The daughter didn’t care about what her mother’s status, income, or possessions were in life. All her daughter cared about was being close to her mom.

And nothing I had seen in a while could have been more beautiful or precious than that moment of a mother/daughter connection.

The tragedy of this moment is that I have driven down this same corridor and passed that same bus stop at least a thousand times over the many years of going to and from work. But because my mind was usually so preoccupied with thoughts of the past and consumed with worries about the future, I wasn’t able to see, much less enjoy that kind of moment.

And I wasn’t able to witness the beauty of life that was happening all around me.

Much to my surprise, I can now find beauty in every situation, predicament, circumstance, or area of life I am in at the time.

In fact, I have never encountered a situation where I couldn’t find something beautiful to see, even at the county landfill, a funeral, at the side of a hospital bed, at the end of a big heartbreak, the back loading docks of a warehouse, or the toughest of all scenarios, a Walmart parking lot.
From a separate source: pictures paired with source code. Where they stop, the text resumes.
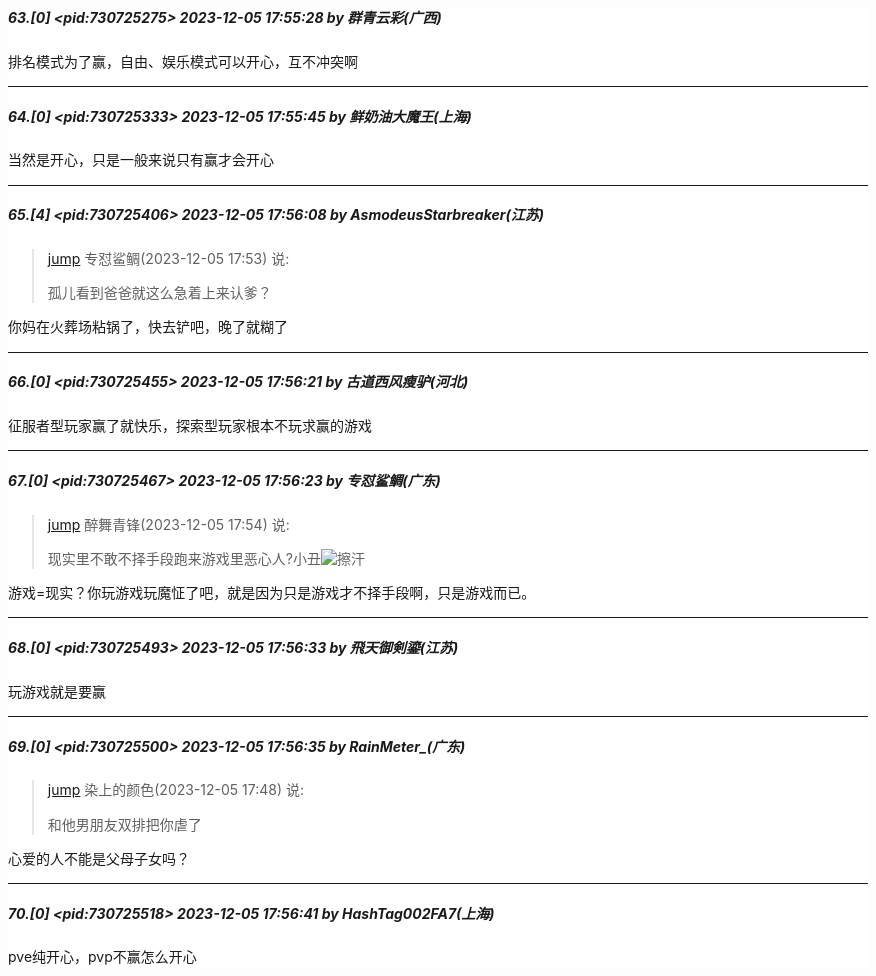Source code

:##### <span id="pid730725275">63.[0] \<pid:730725275\> 2023-12-05 17:55:28 by 群青云彩\(广西\)</span>
排名模式为了赢，自由、娱乐模式可以开心，互不冲突啊

----

##### <span id="pid730725333">64.[0] \<pid:730725333\> 2023-12-05 17:55:45 by 鲜奶油大魔王\(上海\)</span>
当然是开心，只是一般来说只有赢才会开心

----

##### <span id="pid730725406">65.[4] \<pid:730725406\> 2023-12-05 17:56:08 by AsmodeusStarbreaker\(江苏\)</span>
>[jump](#pid730724980) 专怼鲨鲷(2023-12-05 17:53) 说: 
>
>孤儿看到爸爸就这么急着上来认爹？

你妈在火葬场粘锅了，快去铲吧，晚了就糊了

----

##### <span id="pid730725455">66.[0] \<pid:730725455\> 2023-12-05 17:56:21 by 古道西风瘦驴\(河北\)</span>
征服者型玩家赢了就快乐，探索型玩家根本不玩求赢的游戏

----

##### <span id="pid730725467">67.[0] \<pid:730725467\> 2023-12-05 17:56:23 by 专怼鲨鲷\(广东\)</span>
>[jump](#pid730725105) 醉舞青锋(2023-12-05 17:54) 说: 
>
>现实里不敢不择手段跑来游戏里恶心人?小丑![擦汗](https://img4.nga.178.com/ngabbs/post/smile/ac31.png)

游戏=现实？你玩游戏玩魔怔了吧，就是因为只是游戏才不择手段啊，只是游戏而已。

----

##### <span id="pid730725493">68.[0] \<pid:730725493\> 2023-12-05 17:56:33 by 飛天御剣鎏\(江苏\)</span>
玩游戏就是要赢

----

##### <span id="pid730725500">69.[0] \<pid:730725500\> 2023-12-05 17:56:35 by RainMeter_\(广东\)</span>
>[jump](#pid730724080) 染上的颜色(2023-12-05 17:48) 说: 
>
>和他男朋友双排把你虐了

心爱的人不能是父母子女吗？

----

##### <span id="pid730725518">70.[0] \<pid:730725518\> 2023-12-05 17:56:41 by HashTag002FA7\(上海\)</span>
pve纯开心，pvp不赢怎么开心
There is beauty all around us.

It’s everywhere.

We just can’t see it sometimes because we haven’t “Let Go” of the trash and worry that is clogging up our eyes and crowding the streets of our thinking.

We have also not yet trained our eyes, mind, and thoughts to “Find Beauty” in everything and every situation.

But once we learn how to grab control of the steering wheel of our mind, we can drive our thoughts wherever we want them to go.

And the more you practice this steering, the better behaved your mind will be.

Try It, You’ll Like It

I have been incorporating this mnemonic device of ‘letting go” and “finding beauty” for well over a decade now. And it has done wonders for helping me get out of the backseat of life and reclaim my role as the driver of my mind and the person in charge of steering my thoughts.

Steering my thoughts in the right direction is not something I have to force myself to do now or even think about consciously because the dream I had left such an indelible mark on my hands.

I see those two phrases all the time.

My dare to you is just to try this technique of imagining these two phrases—Let Go and Find Beauty—tattooed on your hands for a full day, if not a week.

I promise you’ll like what it does for clearing out the clutter in your mind and helping you to avoid the potholes of reckless thinking.